[Information]:
=======

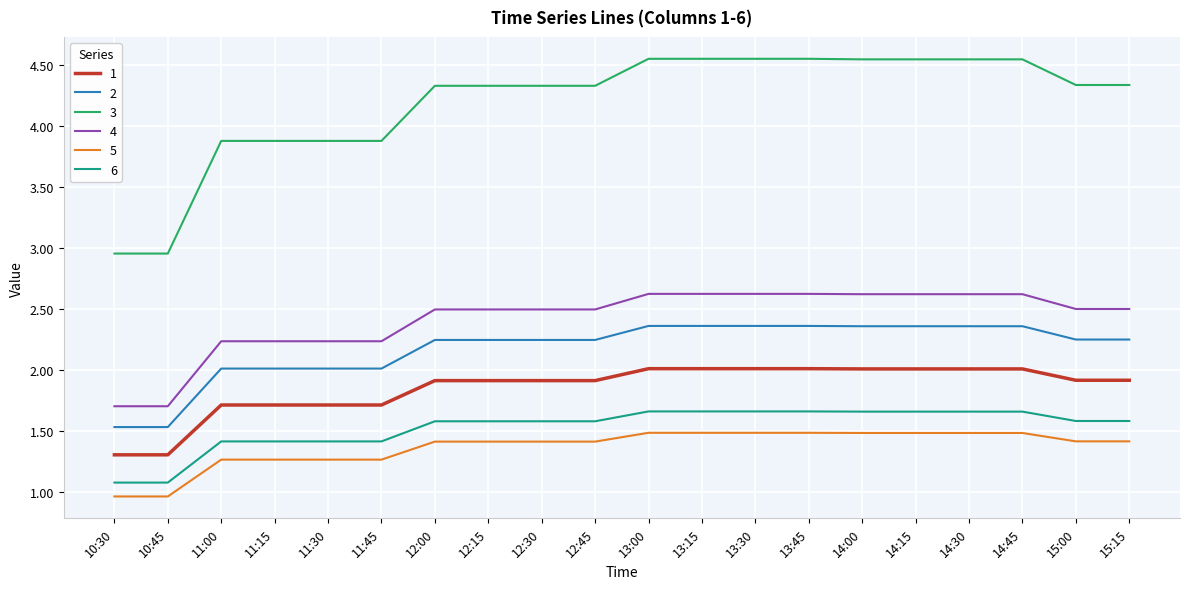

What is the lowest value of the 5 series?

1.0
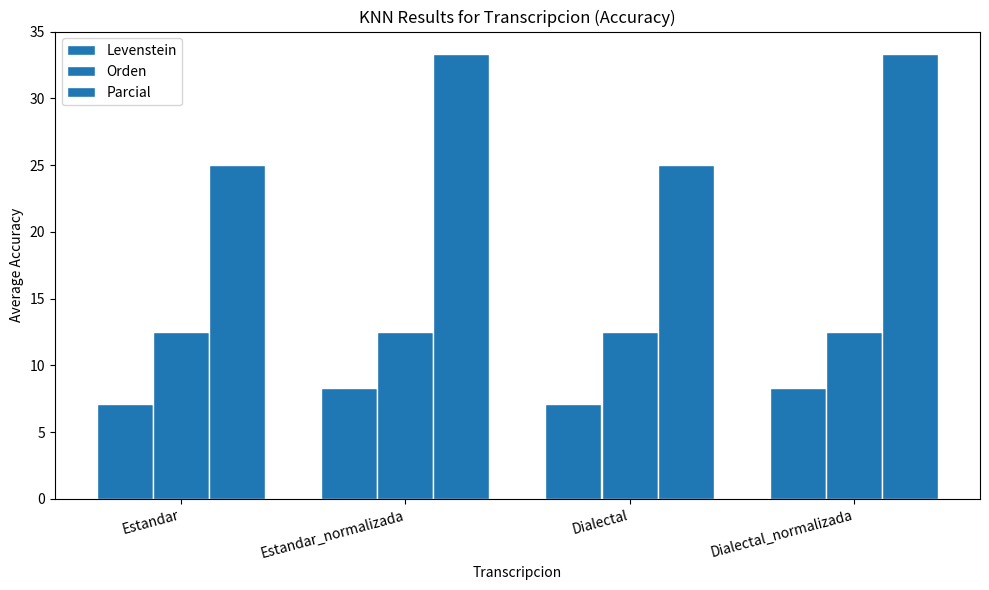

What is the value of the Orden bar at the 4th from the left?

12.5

=======

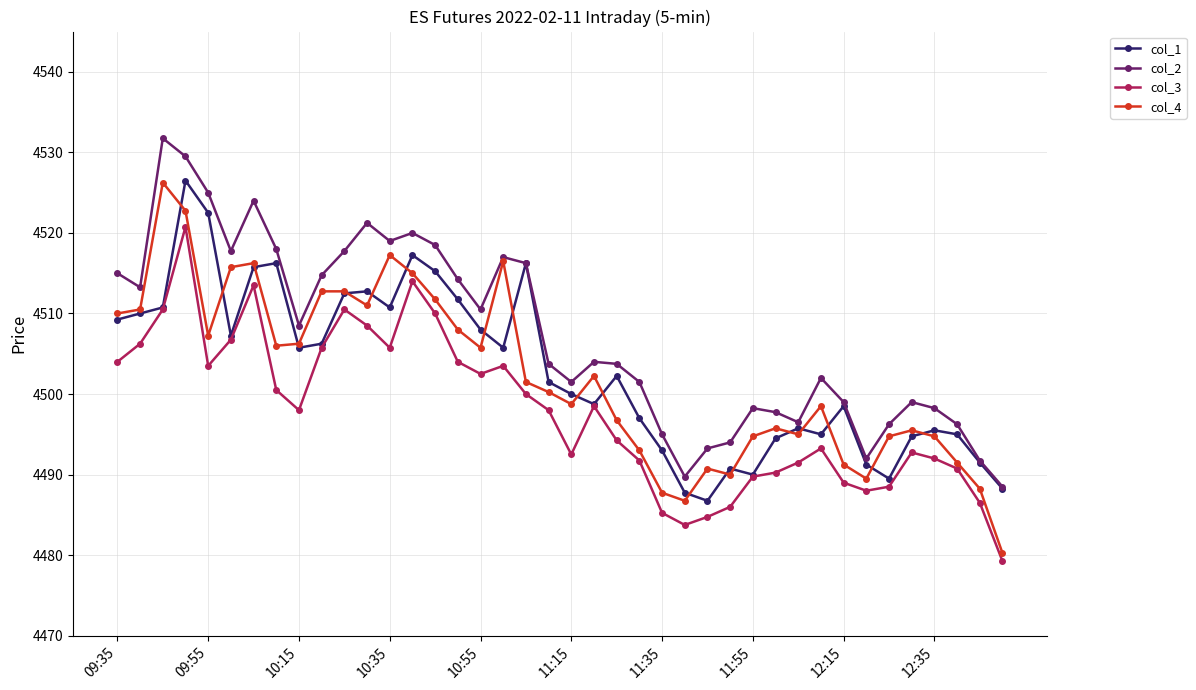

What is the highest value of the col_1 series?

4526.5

=======

[What this task involves]:
Extract the material above, beginning at the line that has "What is the lowest value of the 5 series?" and stopping after the line that has "What is the value". Leave the pictures out.

[Solution]:
What is the lowest value of the 5 series?

1.0

What is the value of the Orden bar at the 4th from the left?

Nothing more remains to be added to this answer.